+++ INPUT +++
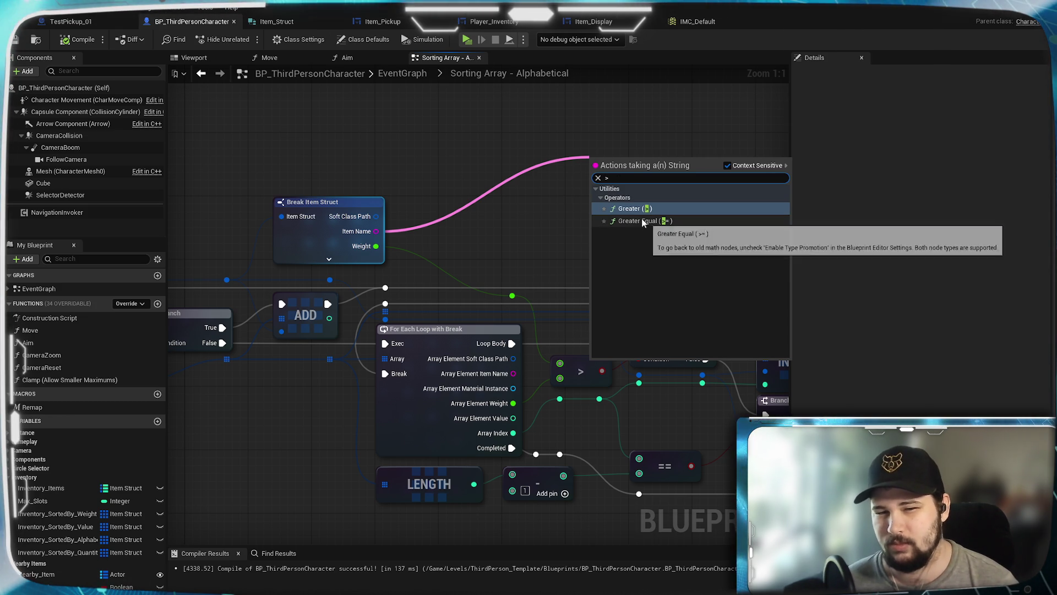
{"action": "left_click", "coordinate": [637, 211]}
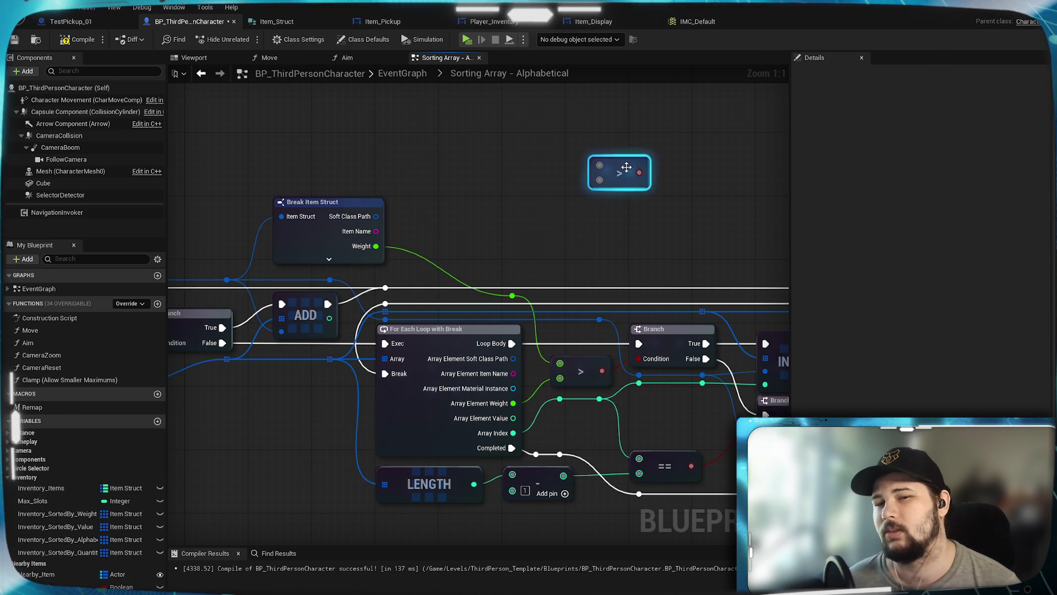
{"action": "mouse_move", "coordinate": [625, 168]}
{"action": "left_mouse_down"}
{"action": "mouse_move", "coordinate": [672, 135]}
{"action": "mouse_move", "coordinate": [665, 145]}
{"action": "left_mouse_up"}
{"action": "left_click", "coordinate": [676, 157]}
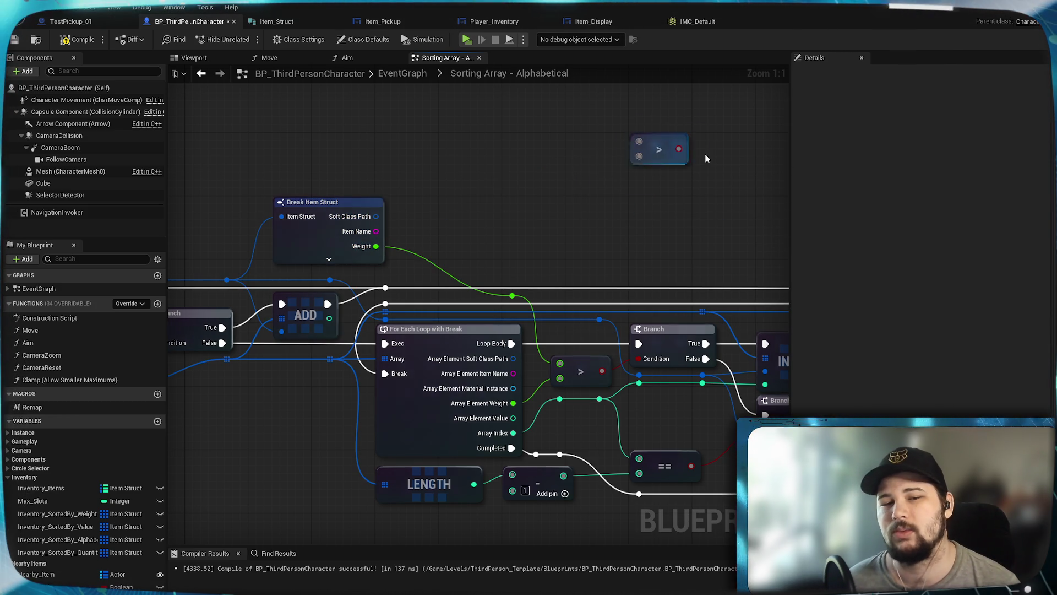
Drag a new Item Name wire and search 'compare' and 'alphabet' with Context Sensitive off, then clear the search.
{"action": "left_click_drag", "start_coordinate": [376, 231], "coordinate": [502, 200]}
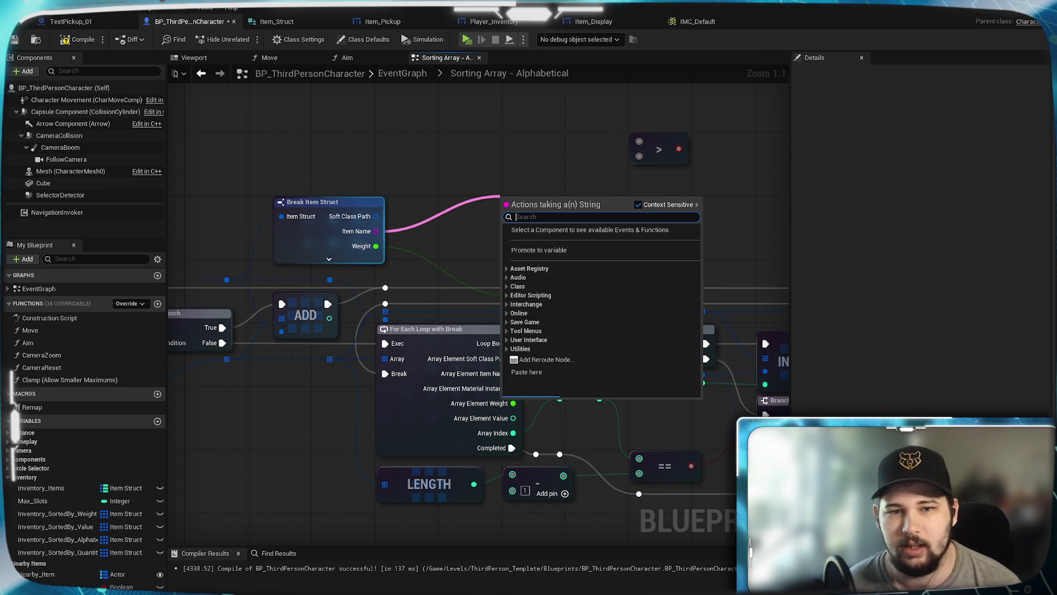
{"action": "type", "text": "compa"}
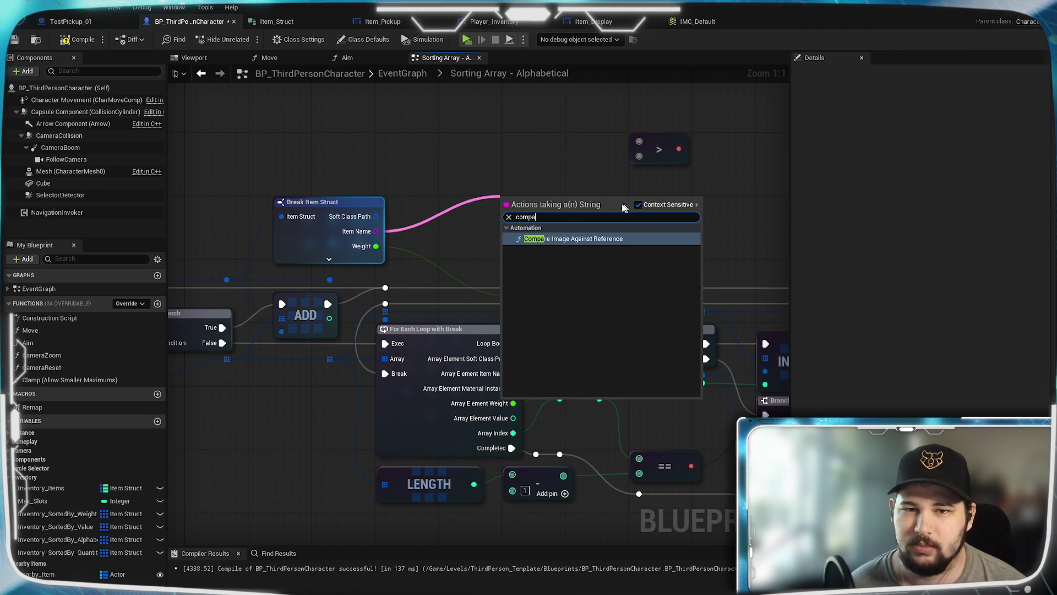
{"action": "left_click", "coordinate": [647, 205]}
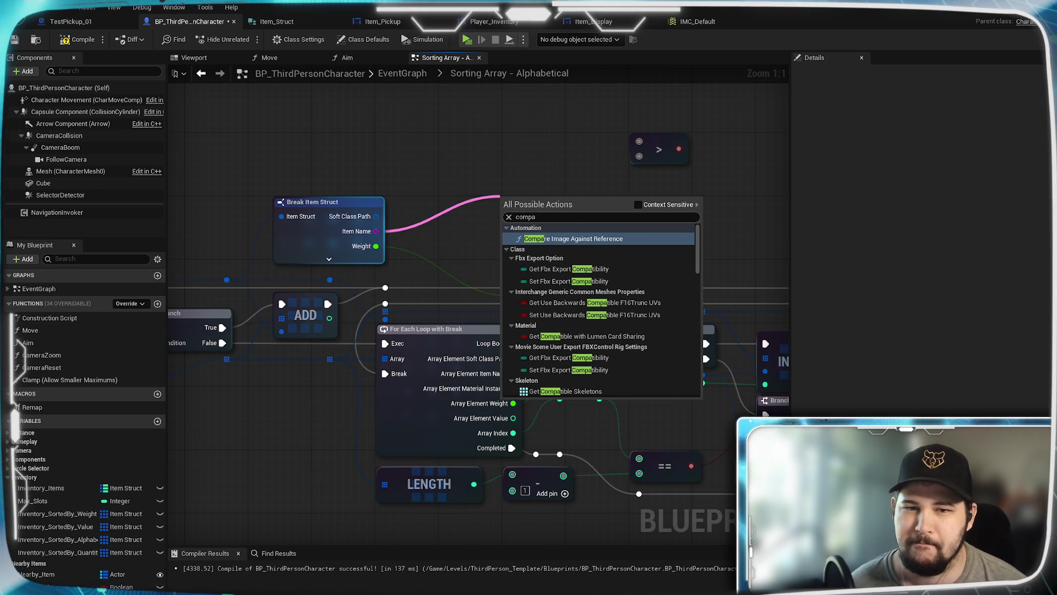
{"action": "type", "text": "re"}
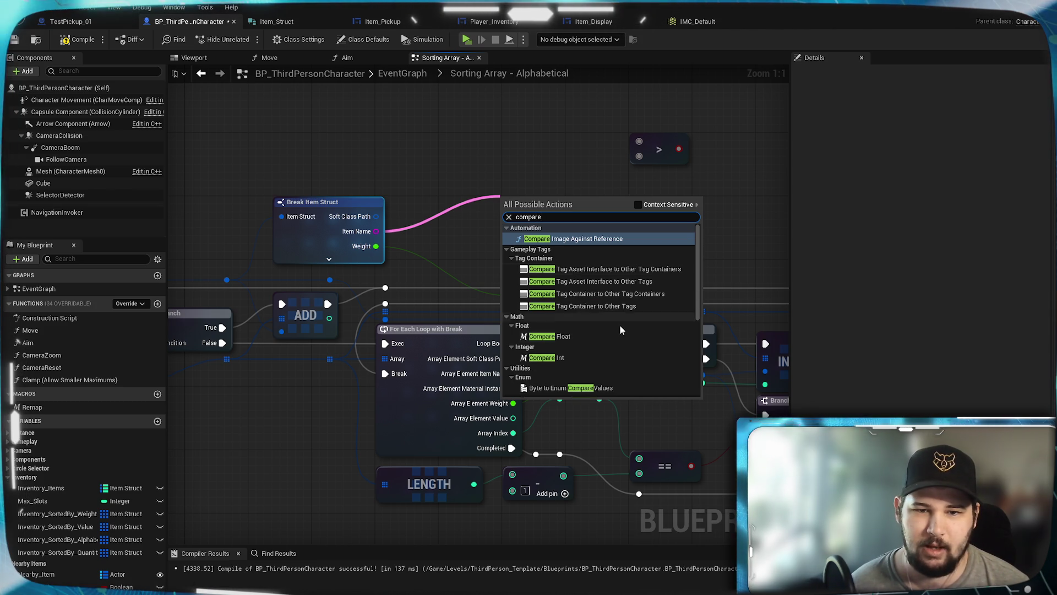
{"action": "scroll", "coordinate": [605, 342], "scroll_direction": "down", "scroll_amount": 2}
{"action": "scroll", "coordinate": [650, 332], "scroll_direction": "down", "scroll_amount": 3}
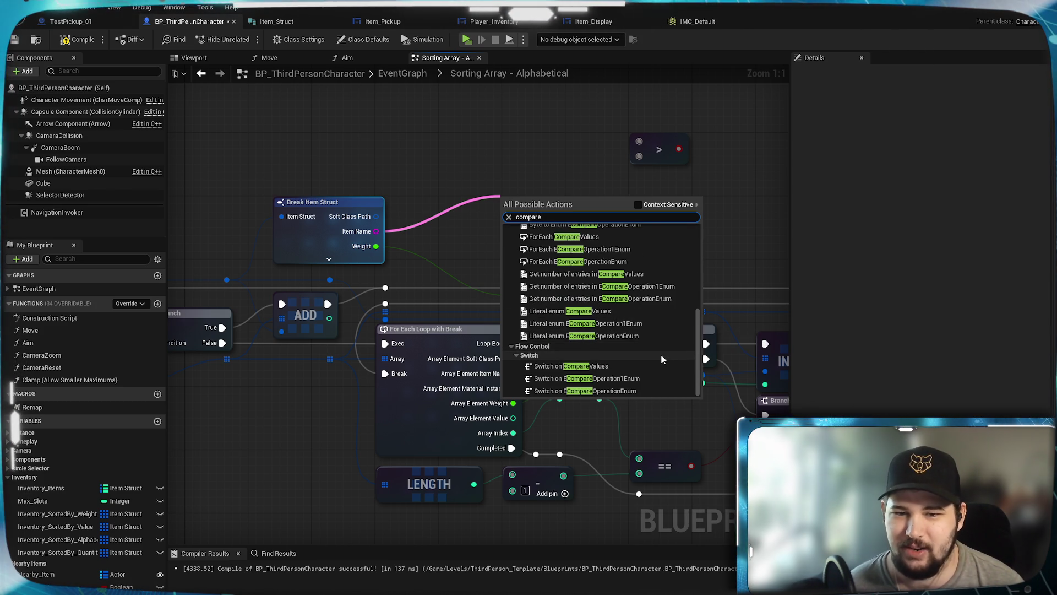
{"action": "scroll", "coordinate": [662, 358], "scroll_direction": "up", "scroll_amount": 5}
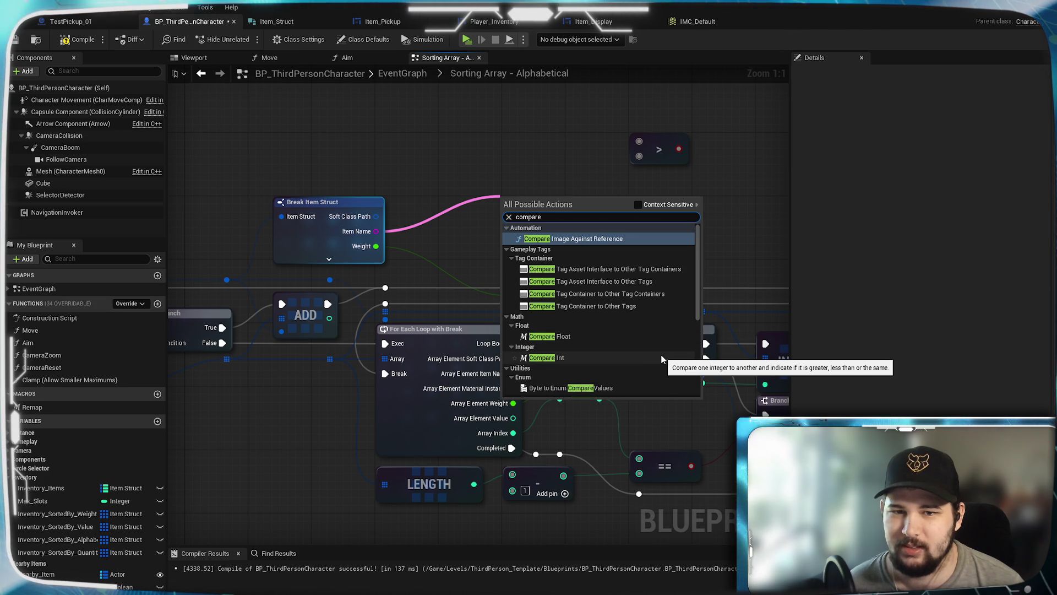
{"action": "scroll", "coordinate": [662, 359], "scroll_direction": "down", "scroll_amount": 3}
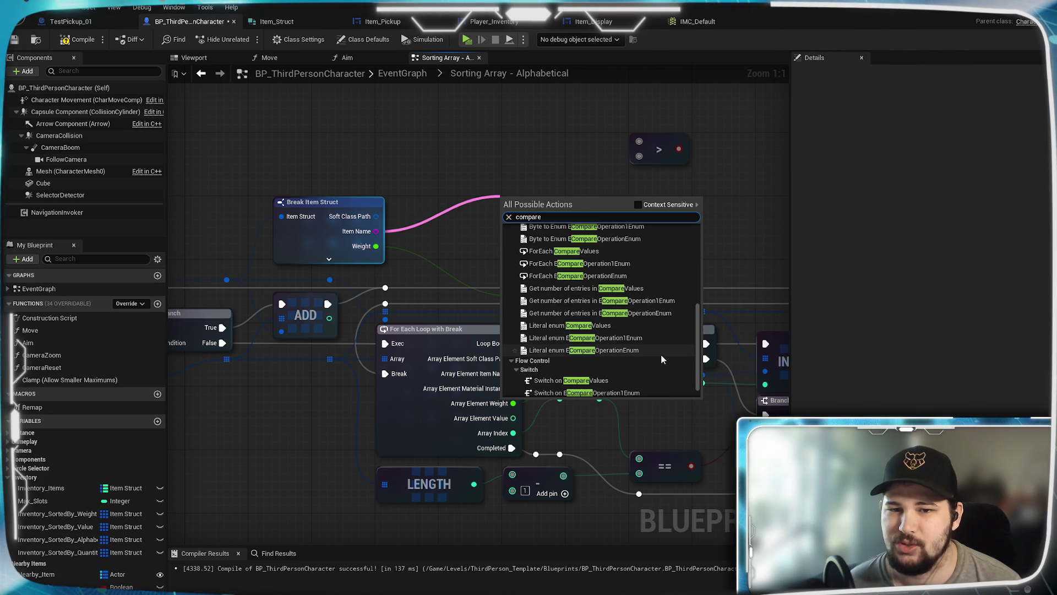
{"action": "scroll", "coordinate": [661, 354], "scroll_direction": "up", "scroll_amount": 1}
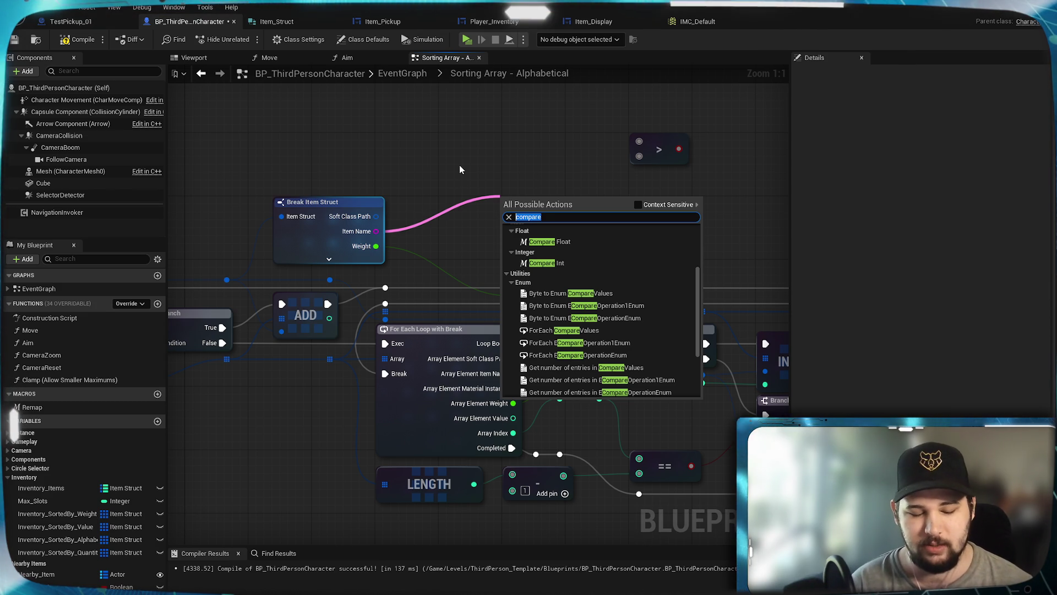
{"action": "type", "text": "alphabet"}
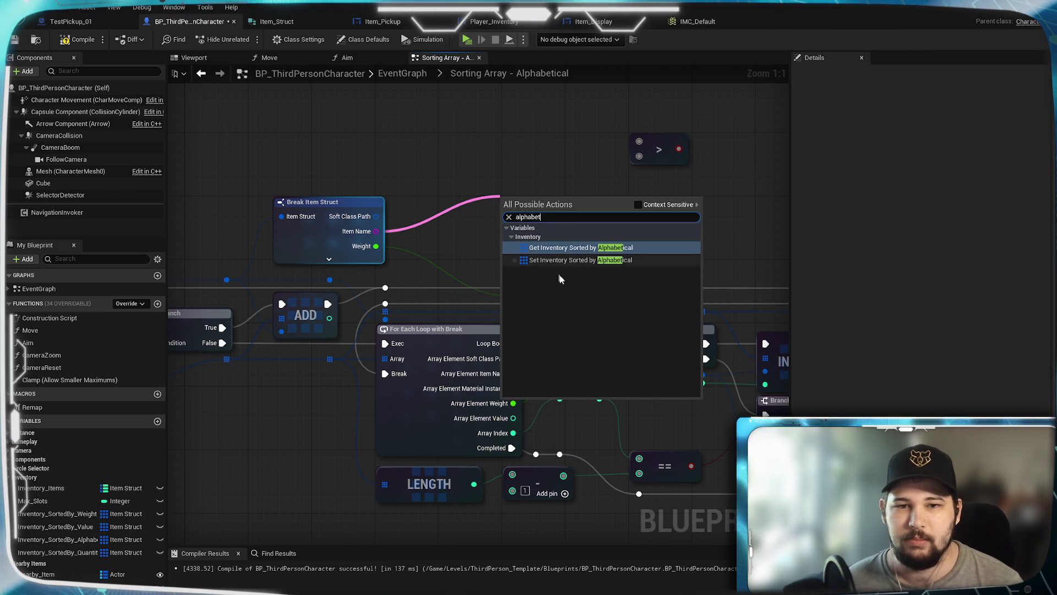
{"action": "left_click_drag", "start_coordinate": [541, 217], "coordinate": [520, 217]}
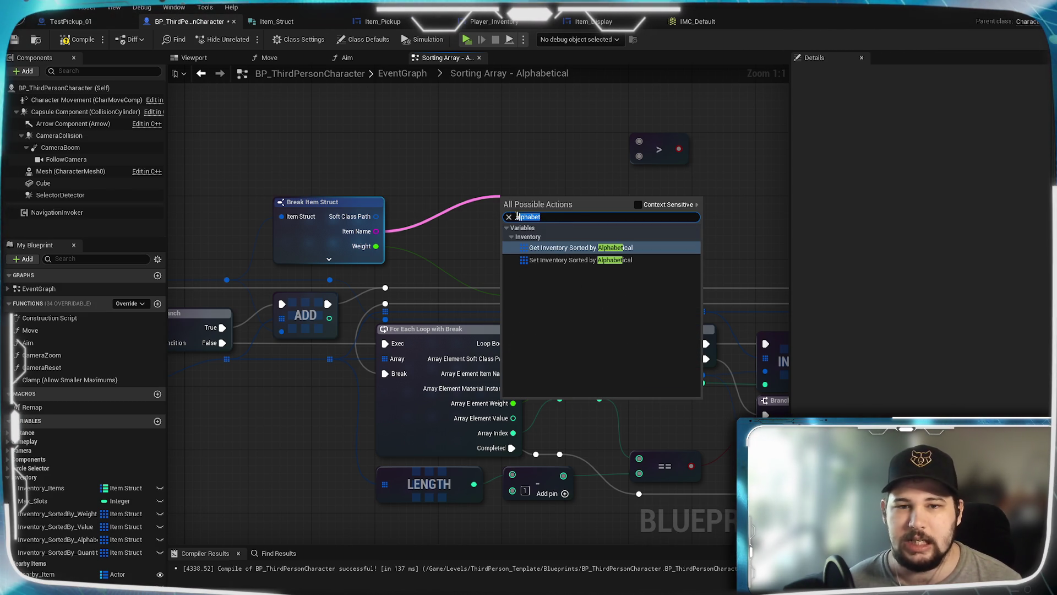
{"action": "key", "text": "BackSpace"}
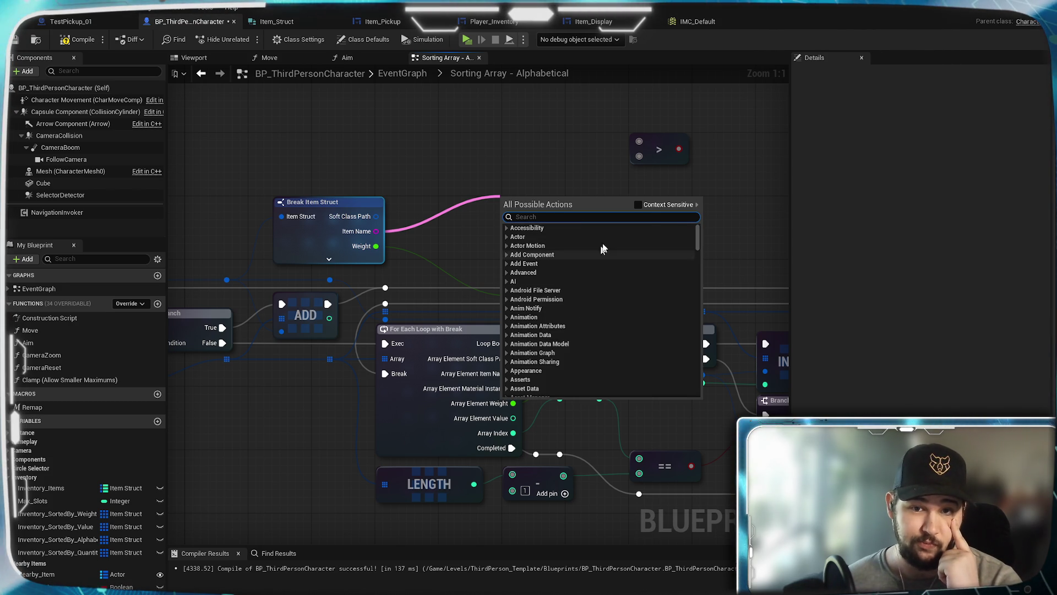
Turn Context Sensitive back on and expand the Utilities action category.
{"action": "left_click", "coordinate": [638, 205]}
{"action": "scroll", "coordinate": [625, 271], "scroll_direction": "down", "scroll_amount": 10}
+++
→ TASK INSTRUCTIONS
Copy exactly the lines that begin with the one containing "Turn Context Sensitive" and continue to the end of the records, both included, and nothing more.

→ OUTPUT FOR THIS TASK
Turn Context Sensitive back on and expand the Utilities action category.
{"action": "left_click", "coordinate": [638, 205]}
{"action": "scroll", "coordinate": [625, 271], "scroll_direction": "down", "scroll_amount": 10}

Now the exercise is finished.